Interior and exterior spaces harmoniously provide a campus experience to challenge children in the classroom, while also providing opportunities for learning and play outside.
When thinking back to our own elementary school days, most people would agree that recess was our favorite “subject.” Recess provided us a break from the confinement of the classroom, where we learned how to socialize with our peers in an unstructured manner. From that early age, we quickly discovered that spending time outside is important.
Promoting the development of the whole child in conjunction with classroom learning, Our integrated design process aims to provide design solutions that encompass the entire project site. Where interior and exterior spaces harmoniously provide a campus experience to challenge children in the classroom, while also providing opportunities for learning and play outside.

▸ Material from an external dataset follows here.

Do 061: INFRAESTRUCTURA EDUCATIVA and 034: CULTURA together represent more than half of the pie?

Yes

Programming Exterior Spaces
As with the programming of building spaces, our design team takes this same process outside and asks important questions. How many children does the playground need to support? What age levels intend to use the space? Will physical education activities take place outside or in a gym? Will only the school use a play field, or will the community also have access to it after school hours? Is there an opportunity for outdoor learning, outdoor classrooms, assembly spaces, or other areas where the children can create a bit of a mess? Each child utilizes their recess time differently; are we providing opportunities for quiet or more contemplative outdoor activities? For those hot days, have we created shaded play areas and easily accessible drinking fountains? We must keep in mind the goal of making the space usable under a variety of conditions for that specific environment.

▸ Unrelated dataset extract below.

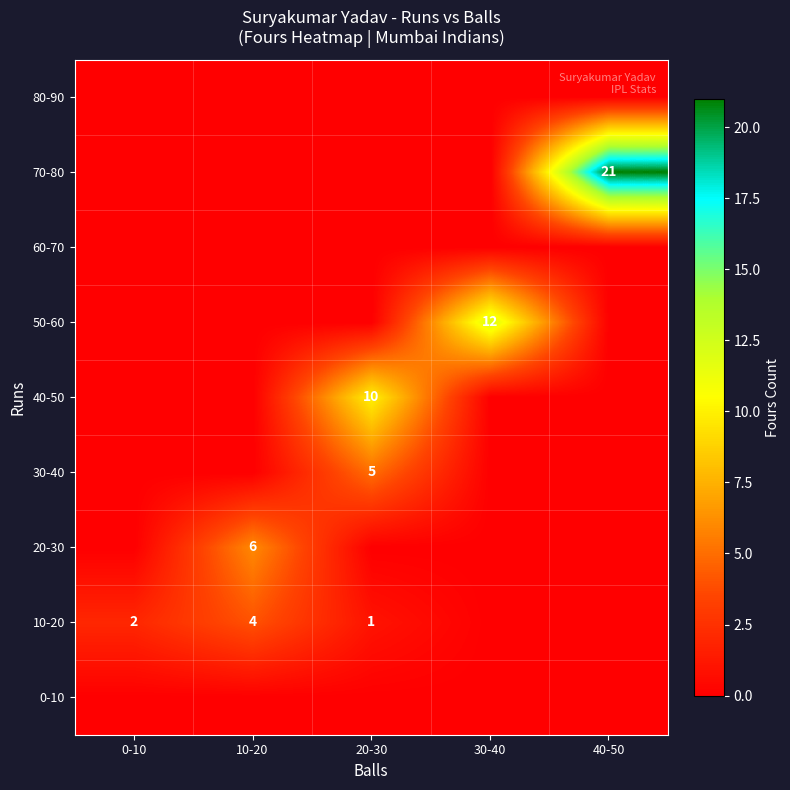

The value of 30-40 at 20-30 is 8. True or false?

False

Using the Gifts of the Site
Typical landscape design components for elementary schools include play equipment, hard courts, and a play field. To be more inclusive of individual child needs and offer our clients something a little different, we attempt to uncover if the site offers any distinguishing physical features that could bring unique value to recess or outdoor learning activities. An existing tree can provide a shaded seating area; the site’s grading can inspire certain organized activities and give each separate space its own home. Existing features such as native plants, intermittent streams, or geological features can be highlighted in a design and used as teaching moments for a variety of subjects.
Aside from use for play activities, exterior spaces can be programmed to enhance the school’s academic curriculum. Outdoor classrooms, greenhouses and growing beds, art tables, and teaching walls can all be incorporated into a project’s design. Taking the classroom outside provides opportunities that cannot be duplicated indoors. Teachers can conduct science experiments that allow the children to freely get messy, or perform science experiments on a larger scale. A blossoming tree or a butterfly gently floating over native plants in search of nectar can inspire creative arts projects.
The integrated design approach aims to construct distinctive exterior spaces for students for imaginative play, reflective contemplation, inspiration and thoughtful curriculum enhancement, while simultaneously factoring in operations issues and maintenance long after project completion.
When designing exterior educational environments, we incorporate the opinions and ideas of teachers and administrators to ensure that the spaces bring maximum value to the design project, and to further ensure that the users understand them and are committed to their long-term success.